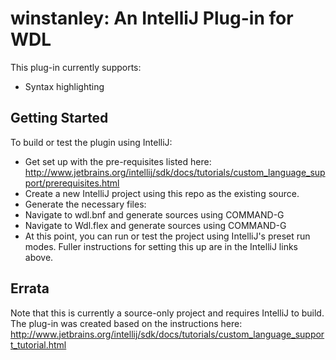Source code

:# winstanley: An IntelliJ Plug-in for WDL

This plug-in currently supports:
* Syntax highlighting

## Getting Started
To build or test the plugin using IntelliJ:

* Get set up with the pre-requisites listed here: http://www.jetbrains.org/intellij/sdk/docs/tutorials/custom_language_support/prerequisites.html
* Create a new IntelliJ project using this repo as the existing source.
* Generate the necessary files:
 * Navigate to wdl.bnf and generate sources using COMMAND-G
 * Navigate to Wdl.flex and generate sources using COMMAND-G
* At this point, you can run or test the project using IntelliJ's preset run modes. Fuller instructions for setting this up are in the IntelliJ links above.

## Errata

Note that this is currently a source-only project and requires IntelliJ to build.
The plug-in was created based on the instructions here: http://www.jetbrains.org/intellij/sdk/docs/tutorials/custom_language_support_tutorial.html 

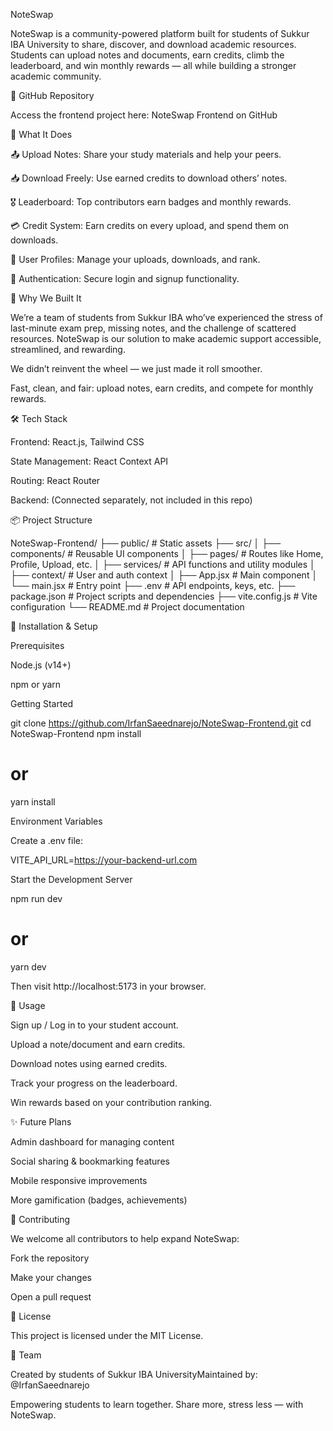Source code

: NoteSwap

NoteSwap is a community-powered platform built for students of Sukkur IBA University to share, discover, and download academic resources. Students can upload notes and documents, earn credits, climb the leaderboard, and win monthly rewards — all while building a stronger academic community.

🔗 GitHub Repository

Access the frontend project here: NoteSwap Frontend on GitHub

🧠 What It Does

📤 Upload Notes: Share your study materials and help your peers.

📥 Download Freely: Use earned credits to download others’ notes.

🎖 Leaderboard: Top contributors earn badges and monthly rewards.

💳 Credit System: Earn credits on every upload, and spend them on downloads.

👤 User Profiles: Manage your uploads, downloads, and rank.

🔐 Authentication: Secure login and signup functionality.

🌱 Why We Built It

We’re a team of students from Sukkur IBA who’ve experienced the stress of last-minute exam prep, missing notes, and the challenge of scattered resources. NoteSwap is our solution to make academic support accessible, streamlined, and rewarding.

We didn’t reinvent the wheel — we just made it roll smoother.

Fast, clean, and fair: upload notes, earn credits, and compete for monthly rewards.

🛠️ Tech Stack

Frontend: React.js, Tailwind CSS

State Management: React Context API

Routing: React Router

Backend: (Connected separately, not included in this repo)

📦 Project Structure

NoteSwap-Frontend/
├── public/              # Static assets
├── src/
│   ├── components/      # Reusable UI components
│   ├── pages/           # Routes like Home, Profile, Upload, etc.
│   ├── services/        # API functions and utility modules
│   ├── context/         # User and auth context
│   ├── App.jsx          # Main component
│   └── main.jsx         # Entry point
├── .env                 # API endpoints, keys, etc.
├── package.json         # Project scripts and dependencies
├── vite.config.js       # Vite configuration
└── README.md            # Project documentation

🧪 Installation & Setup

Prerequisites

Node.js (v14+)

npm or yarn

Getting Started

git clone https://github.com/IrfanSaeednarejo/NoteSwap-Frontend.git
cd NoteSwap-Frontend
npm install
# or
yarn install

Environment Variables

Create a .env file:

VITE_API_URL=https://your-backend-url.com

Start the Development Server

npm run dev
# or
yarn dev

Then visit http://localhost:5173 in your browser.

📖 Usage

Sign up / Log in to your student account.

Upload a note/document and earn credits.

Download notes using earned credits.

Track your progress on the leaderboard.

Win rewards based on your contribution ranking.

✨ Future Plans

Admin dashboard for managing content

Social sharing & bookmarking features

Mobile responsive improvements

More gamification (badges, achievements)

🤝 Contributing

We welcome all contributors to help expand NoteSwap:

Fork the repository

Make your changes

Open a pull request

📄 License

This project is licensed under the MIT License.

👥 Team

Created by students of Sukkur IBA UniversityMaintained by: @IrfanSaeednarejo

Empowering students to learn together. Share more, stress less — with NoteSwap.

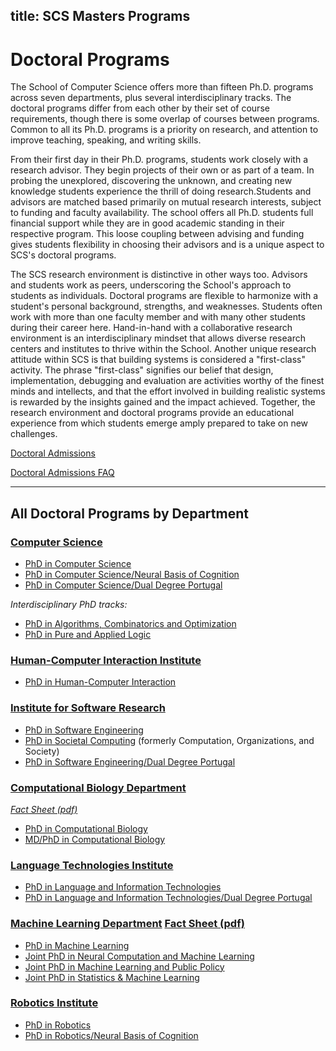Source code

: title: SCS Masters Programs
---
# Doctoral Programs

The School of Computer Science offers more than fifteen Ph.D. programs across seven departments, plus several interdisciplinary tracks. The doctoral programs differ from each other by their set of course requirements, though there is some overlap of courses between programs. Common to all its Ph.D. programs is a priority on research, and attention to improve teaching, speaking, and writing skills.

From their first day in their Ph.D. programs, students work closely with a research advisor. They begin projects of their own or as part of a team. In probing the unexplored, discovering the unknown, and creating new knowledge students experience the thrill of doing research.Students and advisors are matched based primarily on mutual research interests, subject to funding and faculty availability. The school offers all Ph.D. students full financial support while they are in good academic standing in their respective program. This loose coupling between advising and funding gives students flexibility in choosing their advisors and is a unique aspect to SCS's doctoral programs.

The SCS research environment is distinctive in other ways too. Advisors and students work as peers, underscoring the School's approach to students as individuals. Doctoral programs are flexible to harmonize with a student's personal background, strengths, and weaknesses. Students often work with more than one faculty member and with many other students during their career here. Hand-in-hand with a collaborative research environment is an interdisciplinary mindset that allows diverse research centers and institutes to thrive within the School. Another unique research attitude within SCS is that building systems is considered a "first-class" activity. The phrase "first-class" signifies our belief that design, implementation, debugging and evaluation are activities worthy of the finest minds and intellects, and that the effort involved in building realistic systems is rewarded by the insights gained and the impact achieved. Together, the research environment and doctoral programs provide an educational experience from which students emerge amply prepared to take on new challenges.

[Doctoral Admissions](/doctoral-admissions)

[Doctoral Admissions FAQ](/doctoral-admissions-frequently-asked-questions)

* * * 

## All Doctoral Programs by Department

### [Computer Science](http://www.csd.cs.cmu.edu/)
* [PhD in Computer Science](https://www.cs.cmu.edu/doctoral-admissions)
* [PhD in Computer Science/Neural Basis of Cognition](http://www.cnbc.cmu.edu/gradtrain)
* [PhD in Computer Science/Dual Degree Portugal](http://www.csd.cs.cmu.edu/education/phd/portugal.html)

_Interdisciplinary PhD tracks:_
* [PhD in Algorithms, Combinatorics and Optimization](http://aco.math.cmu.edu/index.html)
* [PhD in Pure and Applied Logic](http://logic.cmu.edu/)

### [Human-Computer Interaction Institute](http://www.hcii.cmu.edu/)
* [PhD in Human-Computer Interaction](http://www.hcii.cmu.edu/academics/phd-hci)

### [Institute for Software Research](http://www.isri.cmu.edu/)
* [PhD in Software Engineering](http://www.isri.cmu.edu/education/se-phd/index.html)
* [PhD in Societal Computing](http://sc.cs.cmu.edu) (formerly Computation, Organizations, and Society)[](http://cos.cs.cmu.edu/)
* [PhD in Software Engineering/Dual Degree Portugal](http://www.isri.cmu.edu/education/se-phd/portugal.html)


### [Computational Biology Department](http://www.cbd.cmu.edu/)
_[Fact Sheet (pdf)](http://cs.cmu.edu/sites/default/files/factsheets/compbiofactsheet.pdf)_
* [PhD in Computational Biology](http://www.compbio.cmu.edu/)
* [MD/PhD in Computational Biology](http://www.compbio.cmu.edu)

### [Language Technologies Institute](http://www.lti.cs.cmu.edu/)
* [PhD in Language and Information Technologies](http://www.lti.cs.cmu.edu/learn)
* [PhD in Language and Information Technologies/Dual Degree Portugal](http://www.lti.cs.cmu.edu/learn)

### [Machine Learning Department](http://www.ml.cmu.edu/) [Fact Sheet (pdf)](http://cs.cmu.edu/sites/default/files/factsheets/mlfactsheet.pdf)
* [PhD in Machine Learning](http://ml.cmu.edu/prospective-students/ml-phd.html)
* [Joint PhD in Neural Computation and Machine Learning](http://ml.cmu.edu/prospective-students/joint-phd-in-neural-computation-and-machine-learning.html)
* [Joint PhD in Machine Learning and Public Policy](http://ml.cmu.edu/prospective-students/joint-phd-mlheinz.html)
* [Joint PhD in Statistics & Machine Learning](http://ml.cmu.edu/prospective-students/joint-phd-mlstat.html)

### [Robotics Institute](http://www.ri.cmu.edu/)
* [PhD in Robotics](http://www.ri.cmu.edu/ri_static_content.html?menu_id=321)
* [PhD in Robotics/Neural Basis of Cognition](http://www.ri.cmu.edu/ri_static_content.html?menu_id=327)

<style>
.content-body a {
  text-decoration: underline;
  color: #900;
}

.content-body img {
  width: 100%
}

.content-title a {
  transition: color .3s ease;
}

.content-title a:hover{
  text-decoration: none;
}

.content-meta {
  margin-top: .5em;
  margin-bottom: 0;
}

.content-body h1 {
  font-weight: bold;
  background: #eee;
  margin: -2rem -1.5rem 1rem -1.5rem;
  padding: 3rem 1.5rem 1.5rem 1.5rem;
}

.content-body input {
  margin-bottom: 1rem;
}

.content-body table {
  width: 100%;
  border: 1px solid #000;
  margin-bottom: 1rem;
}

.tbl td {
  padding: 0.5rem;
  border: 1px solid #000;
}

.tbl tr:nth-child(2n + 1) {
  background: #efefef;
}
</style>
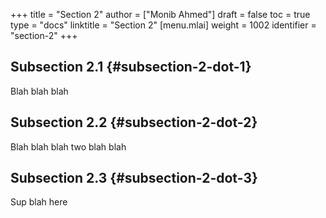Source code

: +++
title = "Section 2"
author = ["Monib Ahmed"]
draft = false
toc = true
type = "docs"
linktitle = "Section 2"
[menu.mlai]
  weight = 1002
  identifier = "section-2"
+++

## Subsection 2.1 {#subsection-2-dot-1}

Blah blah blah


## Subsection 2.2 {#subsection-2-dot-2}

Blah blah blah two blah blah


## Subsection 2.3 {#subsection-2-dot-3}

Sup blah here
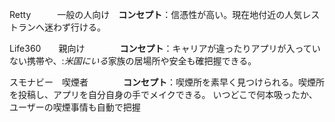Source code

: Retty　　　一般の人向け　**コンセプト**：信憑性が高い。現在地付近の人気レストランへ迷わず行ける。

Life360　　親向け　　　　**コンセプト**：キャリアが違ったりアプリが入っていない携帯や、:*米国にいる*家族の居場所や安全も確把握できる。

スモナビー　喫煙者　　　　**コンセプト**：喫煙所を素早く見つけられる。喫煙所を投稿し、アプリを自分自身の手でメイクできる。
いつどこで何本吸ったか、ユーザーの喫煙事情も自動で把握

• [WORK REQUEST] Convert the lines above, from the first one through the one containing "To build or", inclusive, into a numbered list. Skip blank lines and leave out the pictures.

• [RESULT BELOW]
1. Source code
2. :# winstanley: An IntelliJ Plug-in for WDL
3. This plug-in currently supports:
4. * Syntax highlighting
5. ## Getting Started
6. To build or test the plugin using IntelliJ:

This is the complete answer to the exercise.